Das fängt damit an, dass in deutschen Medien ständig von „IS-Bräuten“ die Rede ist, nicht von „IS-Mitgliedern“, „IS-Kämpferinnen“ oder „IS-Terroristinnen“. Das suggeriert, das einzige Vergehen dieser Frauen bestünde darin, den falschen Kerl („Liebe macht blind“) geheiratet zu haben. Mitnichten! Die Frauen waren ein essenzieller Bestandteil des selbsternannten „Kalifats“. Diese Frauen waren alles andere als passiv, sie haben aktiv daran mitgewirkt, dass ihr Terror erbarmungslos über Jesiden, Kurden, Schiiten und allen Menschen, die sich dem Herrschaftsanspruch des IS verweigerten, niederging.
Jennifer W. zum Beispiel muss sich in München nicht nur für Taten verantworten, die sie individuell begangen hat, sondern auch als bewaffnetes(!) Mitglied der Sittenpolizei. Einer Sittenpolizei, die den Menschen – vor allem Frauen! – im Herrschaftsbereich des IS das Leben zur Hölle gemacht hat und unbarmherzig einen vermeintlich „unislamischen“ Lebenswandel verfolgt hat. Die Sittenpolizei hat den Macht- und Herrschaftsbereich des IS stabilisiert und exekutierte das vermeintliche Recht des Kalifats, bei dem Folter und Mord zur Tagesordnung gehörten.
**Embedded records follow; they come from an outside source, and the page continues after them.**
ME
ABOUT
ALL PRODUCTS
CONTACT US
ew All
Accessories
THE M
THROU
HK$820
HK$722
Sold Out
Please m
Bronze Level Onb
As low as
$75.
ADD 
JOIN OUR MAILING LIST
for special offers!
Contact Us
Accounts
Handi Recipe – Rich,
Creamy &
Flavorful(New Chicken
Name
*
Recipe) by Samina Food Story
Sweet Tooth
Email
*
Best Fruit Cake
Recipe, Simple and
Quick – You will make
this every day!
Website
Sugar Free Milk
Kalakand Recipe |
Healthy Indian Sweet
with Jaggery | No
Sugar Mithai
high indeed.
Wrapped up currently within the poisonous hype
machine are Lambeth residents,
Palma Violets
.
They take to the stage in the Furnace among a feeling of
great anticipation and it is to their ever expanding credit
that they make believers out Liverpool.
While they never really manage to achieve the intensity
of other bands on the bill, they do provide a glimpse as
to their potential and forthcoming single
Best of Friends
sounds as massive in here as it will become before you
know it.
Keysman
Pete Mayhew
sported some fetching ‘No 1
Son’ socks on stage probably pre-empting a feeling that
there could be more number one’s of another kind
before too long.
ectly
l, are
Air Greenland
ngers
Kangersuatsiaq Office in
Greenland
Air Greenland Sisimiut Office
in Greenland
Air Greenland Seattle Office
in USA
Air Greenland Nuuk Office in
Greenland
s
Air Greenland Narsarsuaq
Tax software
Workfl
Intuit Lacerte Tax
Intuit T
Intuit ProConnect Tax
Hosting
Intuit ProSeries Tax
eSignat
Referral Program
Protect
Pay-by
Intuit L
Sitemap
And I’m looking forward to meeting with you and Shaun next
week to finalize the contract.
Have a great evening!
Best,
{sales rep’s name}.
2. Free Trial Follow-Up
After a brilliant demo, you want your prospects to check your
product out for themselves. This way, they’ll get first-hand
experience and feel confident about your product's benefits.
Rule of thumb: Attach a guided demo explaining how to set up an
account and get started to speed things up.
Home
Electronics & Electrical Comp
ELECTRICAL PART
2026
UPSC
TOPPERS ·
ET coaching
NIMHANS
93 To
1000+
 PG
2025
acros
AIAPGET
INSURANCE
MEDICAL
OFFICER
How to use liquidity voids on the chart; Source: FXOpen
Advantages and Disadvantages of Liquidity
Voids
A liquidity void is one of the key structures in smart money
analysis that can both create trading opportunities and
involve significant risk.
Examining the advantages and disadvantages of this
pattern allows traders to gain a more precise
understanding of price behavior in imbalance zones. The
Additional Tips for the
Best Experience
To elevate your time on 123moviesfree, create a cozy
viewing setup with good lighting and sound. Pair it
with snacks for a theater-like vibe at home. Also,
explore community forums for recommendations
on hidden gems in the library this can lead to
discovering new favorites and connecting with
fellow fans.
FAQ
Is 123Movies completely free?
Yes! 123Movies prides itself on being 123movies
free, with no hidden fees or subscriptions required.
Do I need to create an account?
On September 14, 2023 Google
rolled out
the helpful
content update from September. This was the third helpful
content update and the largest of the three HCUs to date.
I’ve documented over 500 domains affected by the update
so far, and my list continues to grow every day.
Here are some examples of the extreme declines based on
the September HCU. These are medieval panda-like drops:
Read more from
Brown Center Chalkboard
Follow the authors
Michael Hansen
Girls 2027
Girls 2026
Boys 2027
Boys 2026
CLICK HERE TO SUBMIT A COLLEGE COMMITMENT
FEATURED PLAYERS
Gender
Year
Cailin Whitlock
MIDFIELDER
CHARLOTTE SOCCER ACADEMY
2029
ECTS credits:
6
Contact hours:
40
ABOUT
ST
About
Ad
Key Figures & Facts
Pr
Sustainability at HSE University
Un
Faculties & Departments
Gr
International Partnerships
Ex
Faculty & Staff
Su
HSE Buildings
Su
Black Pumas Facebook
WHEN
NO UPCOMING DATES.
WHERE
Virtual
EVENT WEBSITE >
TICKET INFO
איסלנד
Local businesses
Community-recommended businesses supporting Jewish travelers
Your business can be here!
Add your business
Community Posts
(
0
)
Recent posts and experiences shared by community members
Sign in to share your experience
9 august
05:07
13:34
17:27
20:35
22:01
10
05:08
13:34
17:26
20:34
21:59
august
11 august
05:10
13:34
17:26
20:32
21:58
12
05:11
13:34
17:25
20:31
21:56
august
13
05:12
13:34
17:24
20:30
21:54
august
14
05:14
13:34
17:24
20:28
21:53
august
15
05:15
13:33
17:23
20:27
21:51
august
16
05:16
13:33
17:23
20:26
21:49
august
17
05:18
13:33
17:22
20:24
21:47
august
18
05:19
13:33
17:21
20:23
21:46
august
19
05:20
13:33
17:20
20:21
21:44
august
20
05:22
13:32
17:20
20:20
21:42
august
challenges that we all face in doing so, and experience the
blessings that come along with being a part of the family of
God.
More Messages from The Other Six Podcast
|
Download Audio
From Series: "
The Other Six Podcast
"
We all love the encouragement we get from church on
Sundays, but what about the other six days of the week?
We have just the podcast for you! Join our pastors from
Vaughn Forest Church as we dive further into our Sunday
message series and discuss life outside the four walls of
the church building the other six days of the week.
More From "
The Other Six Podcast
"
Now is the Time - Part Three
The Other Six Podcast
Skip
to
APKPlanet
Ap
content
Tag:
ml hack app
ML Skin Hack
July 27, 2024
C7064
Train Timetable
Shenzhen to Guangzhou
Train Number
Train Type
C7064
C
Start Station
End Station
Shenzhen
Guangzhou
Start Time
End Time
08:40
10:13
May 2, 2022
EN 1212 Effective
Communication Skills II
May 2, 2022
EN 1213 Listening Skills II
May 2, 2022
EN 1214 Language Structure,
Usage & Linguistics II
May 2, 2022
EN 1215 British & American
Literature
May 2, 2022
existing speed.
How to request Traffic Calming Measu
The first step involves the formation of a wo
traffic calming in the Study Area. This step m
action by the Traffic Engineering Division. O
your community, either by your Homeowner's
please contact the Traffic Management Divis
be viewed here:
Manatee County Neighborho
Eine vom IS versklavte und immer und immer wieder vergewaltigte Jesidin hat mir erzählt, wie sie sich in ihrer Not an die Mutter ihres Peinigers gewandt hatte. Die wies sie mit den Worten ab: „Es ist gut, dass mein Sohn dich vergewaltigt“. Nein, für die Frauen des IS waren Jesidinnen keine Geschlechtsgenossinnen, sondern „Ungläubige“, die entmenschlicht wurden, jeden Tag aufs Neue.
Berichte, die davon handeln, dass IS-Frauen die Männer angefeuert haben, wenn gefoltert, gemordet, vergewaltigt wurde, zeigen das Ausmaß der Verrohung. Selbst Frauen, die den männlichen IS-Kämpfern vermeintlich „nur“ ein behagliches Zuhause geboten haben, haben sich ebenfalls strafbar gemacht, denn sie haben dabei das geleistet, was als „psychologische Unterstützungsmaßnahmen“ gewertet wird. Beate Zschäpe lässt grüßen. Die erhielt nur dafür lebenslänglich.
Ich kämpfe für Frauenrechte, weil ich an die volle Gleichberechtigung von Mann und Frau glaube. Was auch bedeutet, dass für Männer und Frauen das gleiche Gesetz gilt, dass vor Gericht allein die verübten Taten zählen, nicht der Chromosomensatz. Und deshalb sollten wir endlich aufhören, die Täterinnen vom IS zu verniedlichen, ihre Taten sprechen nämlich eine ganz andere Sprache. Gerade da würde ich mir, auch wenn es sich altmodisch anhört, mehr Solidarität wünschen. Solidarität mit den Opfern der islamistischen Terrormiliz und nicht mit den Täterinnen.